On Thu, Mar 5, 2009 at 11:48 AM, Michael Blizek <
[email protected]> wrote:
> Hi!
>
> On 23:47 Wed 04 Mar , sahlot arvind wrote:
> > Hi All,
> >
> > Just had couple of questions:
> >
> > 1. kernel is preemptible if we are running in kernel mode and not holding
> > any lock. What if we preempt the kernel even when we are holding lock?
> > Assuming process A and B are trying to execute the same kernel path. So
> what
> > if something like this happens:
> > A gets into kernel mode and acquires a lock and then B comes, we preempt
> A
> > and schedule B. B gets into kernel mode, tries to acquire the lock but
> its
> > not available B goes to sleep, A gets the CPU again goes ahead does its
> job
> > and releases the lock. B wakes up gets the lock and proceeds normal.
> > Would there be any problem? I think no. Then why cannot we preempt kernel
> > when we are holding a lock in kernel mode?
>
> The kernel can be preempted when you are holding a mutex or semaphore. This
> is not the case for spinlocks. The reason is that they are used by both
> interrupt handlers and "normal" kernel code. Interrupt handlers cannot go
> to
> sleep and let some other code run to release the lock. So if there is any
> code which goes to sleep while holding a spinlock the kernel will hang when
> any code tries to get the lock in the meantime.
>
> > 2. If kernel is not preemptible then do we really need a separate kernel
> > mode stack for each and every process? I mean cannot we use a common
> kernel
> > mode stack for all and every process? I think we can because since only
> one
> > process could be in the kernel mode at a time, any process getting into
> > kernel mode can easily assume that the kernel mode stack is always free
> > whenever it gets into kernel mode.
>
> Maybe... However it would need at least one stack per cpu and making the
> kernel non preemptive is bad for system responsiveness.
>
I think sleeping in the kernel will make using a common kernel stack
extremely difficult (if not theoretically impossible).

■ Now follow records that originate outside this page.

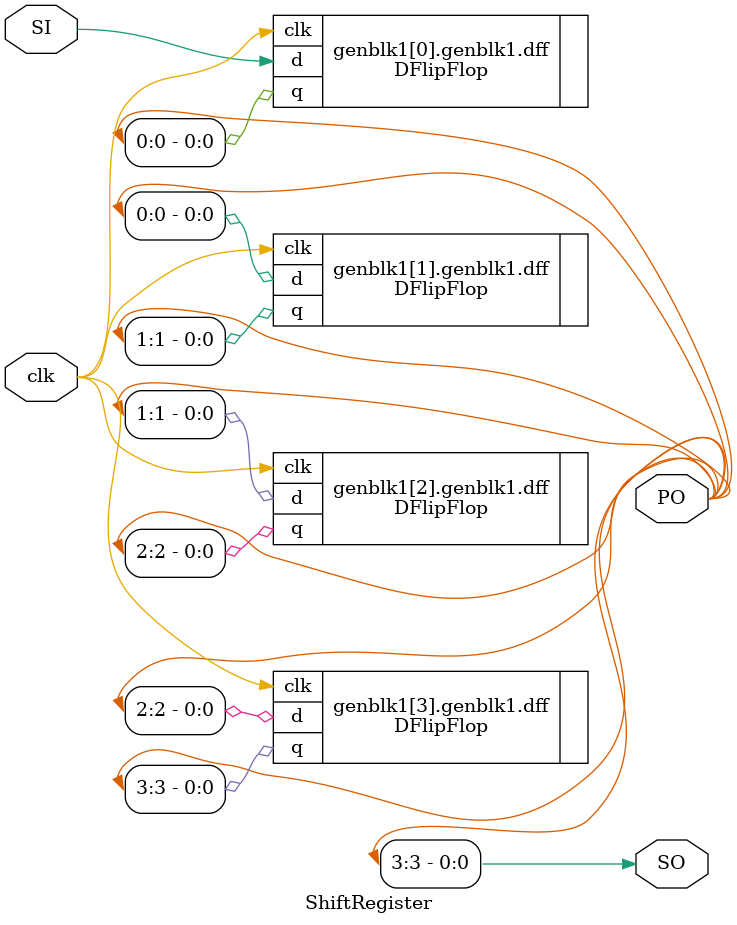
<source format=v>
`timescale 1ns / 1ps

module ShiftRegister #(parameter WIDTH=4)(
    input clk, 
    input SI,
    output [WIDTH-1:0]PO,
    output SO
    );
    
    genvar i;
    generate
        for (i=0;i<WIDTH;i=i+1)
        begin 
            if(i==0) begin
                DFlipFlop dff(.clk(clk),.d(SI),.q(PO[i]));
            end
            else begin
                DFlipFlop dff(.clk(clk),.d(PO[i-1]),.q(PO[i]));
            end
        end
    endgenerate
    
    assign SO=PO[WIDTH-1];
endmodule

</source>
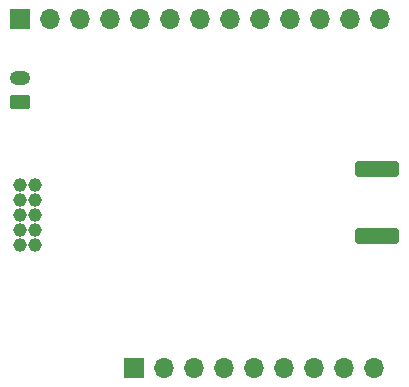
<source format=gbs>
G04 #@! TF.GenerationSoftware,KiCad,Pcbnew,9.0.0*
G04 #@! TF.CreationDate,2025-07-01T12:28:05-04:00*
G04 #@! TF.ProjectId,wio-e5-test,77696f2d-6535-42d7-9465-73742e6b6963,rev?*
G04 #@! TF.SameCoordinates,Original*
G04 #@! TF.FileFunction,Soldermask,Bot*
G04 #@! TF.FilePolarity,Negative*
%FSLAX46Y46*%
G04 Gerber Fmt 4.6, Leading zero omitted, Abs format (unit mm)*
G04 Created by KiCad (PCBNEW 9.0.0) date 2025-07-01 12:28:05*
%MOMM*%
%LPD*%
G01*
G04 APERTURE LIST*
G04 Aperture macros list*
%AMRoundRect*
0 Rectangle with rounded corners*
0 $1 Rounding radius*
0 $2 $3 $4 $5 $6 $7 $8 $9 X,Y pos of 4 corners*
0 Add a 4 corners polygon primitive as box body*
4,1,4,$2,$3,$4,$5,$6,$7,$8,$9,$2,$3,0*
0 Add four circle primitives for the rounded corners*
1,1,$1+$1,$2,$3*
1,1,$1+$1,$4,$5*
1,1,$1+$1,$6,$7*
1,1,$1+$1,$8,$9*
0 Add four rect primitives between the rounded corners*
20,1,$1+$1,$2,$3,$4,$5,0*
20,1,$1+$1,$4,$5,$6,$7,0*
20,1,$1+$1,$6,$7,$8,$9,0*
20,1,$1+$1,$8,$9,$2,$3,0*%
G04 Aperture macros list end*
%ADD10C,1.168400*%
%ADD11R,1.700000X1.700000*%
%ADD12O,1.700000X1.700000*%
%ADD13RoundRect,0.250000X1.600000X-0.425000X1.600000X0.425000X-1.600000X0.425000X-1.600000X-0.425000X0*%
%ADD14RoundRect,0.250000X-0.625000X0.350000X-0.625000X-0.350000X0.625000X-0.350000X0.625000X0.350000X0*%
%ADD15O,1.750000X1.200000*%
G04 APERTURE END LIST*
D10*
G04 #@! TO.C,J3*
X140000000Y-139000000D03*
X141270000Y-139000000D03*
X140000000Y-140270000D03*
X141270000Y-140270000D03*
X140000000Y-141540000D03*
X141270000Y-141540000D03*
X140000000Y-142810000D03*
X141270000Y-142810000D03*
X140000000Y-144080000D03*
X141270000Y-144080000D03*
G04 #@! TD*
D11*
G04 #@! TO.C,J7*
X149660000Y-154500000D03*
D12*
X152200000Y-154500000D03*
X154740000Y-154500000D03*
X157280000Y-154500000D03*
X159820000Y-154500000D03*
X162360000Y-154500000D03*
X164900000Y-154500000D03*
X167440000Y-154500000D03*
X169980000Y-154500000D03*
G04 #@! TD*
D13*
G04 #@! TO.C,J5*
X170250000Y-137675000D03*
X170250000Y-143325000D03*
G04 #@! TD*
D11*
G04 #@! TO.C,J4*
X140000000Y-125000000D03*
D12*
X142540000Y-125000000D03*
X145080000Y-125000000D03*
X147620000Y-125000000D03*
X150160000Y-125000000D03*
X152700000Y-125000000D03*
X155240000Y-125000000D03*
X157780000Y-125000000D03*
X160320000Y-125000000D03*
X162860000Y-125000000D03*
X165400000Y-125000000D03*
X167940000Y-125000000D03*
X170480000Y-125000000D03*
G04 #@! TD*
D14*
G04 #@! TO.C,J1*
X140000000Y-132000000D03*
D15*
X140000000Y-130000000D03*
G04 #@! TD*
M02*

</source>
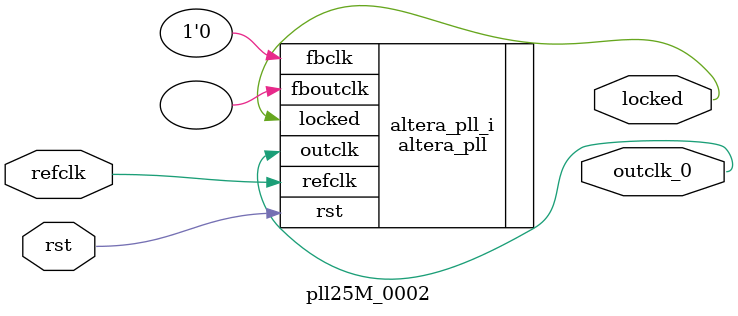
<source format=v>
`timescale 1ns/10ps
module  pll25M_0002(

	// interface 'refclk'
	input wire refclk,

	// interface 'reset'
	input wire rst,

	// interface 'outclk0'
	output wire outclk_0,

	// interface 'locked'
	output wire locked
);

	altera_pll #(
		.fractional_vco_multiplier("false"),
		.reference_clock_frequency("50.0 MHz"),
		.operation_mode("direct"),
		.number_of_clocks(1),
		.output_clock_frequency0("25.000000 MHz"),
		.phase_shift0("0 ps"),
		.duty_cycle0(50),
		.output_clock_frequency1("0 MHz"),
		.phase_shift1("0 ps"),
		.duty_cycle1(50),
		.output_clock_frequency2("0 MHz"),
		.phase_shift2("0 ps"),
		.duty_cycle2(50),
		.output_clock_frequency3("0 MHz"),
		.phase_shift3("0 ps"),
		.duty_cycle3(50),
		.output_clock_frequency4("0 MHz"),
		.phase_shift4("0 ps"),
		.duty_cycle4(50),
		.output_clock_frequency5("0 MHz"),
		.phase_shift5("0 ps"),
		.duty_cycle5(50),
		.output_clock_frequency6("0 MHz"),
		.phase_shift6("0 ps"),
		.duty_cycle6(50),
		.output_clock_frequency7("0 MHz"),
		.phase_shift7("0 ps"),
		.duty_cycle7(50),
		.output_clock_frequency8("0 MHz"),
		.phase_shift8("0 ps"),
		.duty_cycle8(50),
		.output_clock_frequency9("0 MHz"),
		.phase_shift9("0 ps"),
		.duty_cycle9(50),
		.output_clock_frequency10("0 MHz"),
		.phase_shift10("0 ps"),
		.duty_cycle10(50),
		.output_clock_frequency11("0 MHz"),
		.phase_shift11("0 ps"),
		.duty_cycle11(50),
		.output_clock_frequency12("0 MHz"),
		.phase_shift12("0 ps"),
		.duty_cycle12(50),
		.output_clock_frequency13("0 MHz"),
		.phase_shift13("0 ps"),
		.duty_cycle13(50),
		.output_clock_frequency14("0 MHz"),
		.phase_shift14("0 ps"),
		.duty_cycle14(50),
		.output_clock_frequency15("0 MHz"),
		.phase_shift15("0 ps"),
		.duty_cycle15(50),
		.output_clock_frequency16("0 MHz"),
		.phase_shift16("0 ps"),
		.duty_cycle16(50),
		.output_clock_frequency17("0 MHz"),
		.phase_shift17("0 ps"),
		.duty_cycle17(50),
		.pll_type("General"),
		.pll_subtype("General")
	) altera_pll_i (
		.rst	(rst),
		.outclk	({outclk_0}),
		.locked	(locked),
		.fboutclk	( ),
		.fbclk	(1'b0),
		.refclk	(refclk)
	);
endmodule


</source>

Suppose, while running some code in the kernel, process A goes to sleep
process B is scheduled. B will then use the stack for its own calls. If B
too goes to sleep then there is no way that A can be run without B unwinding
the stack first. Even if we decide to save the stack pointer separately for
each process then, A will at some point, overwrite B's frames since they
share the stack.
IMHO, the confusion lies in saying that 'only one process could be in
the kernel mode at a time'. Although, on a uniprocessor machine only one
process can be in the kernel mode at any given instant of time, more than
one processes can be executing in kernel mode quasi-parallelly.
Kindly CMIIW...
Best regards,
Pranav
http://pranavsbrain.peshwe.com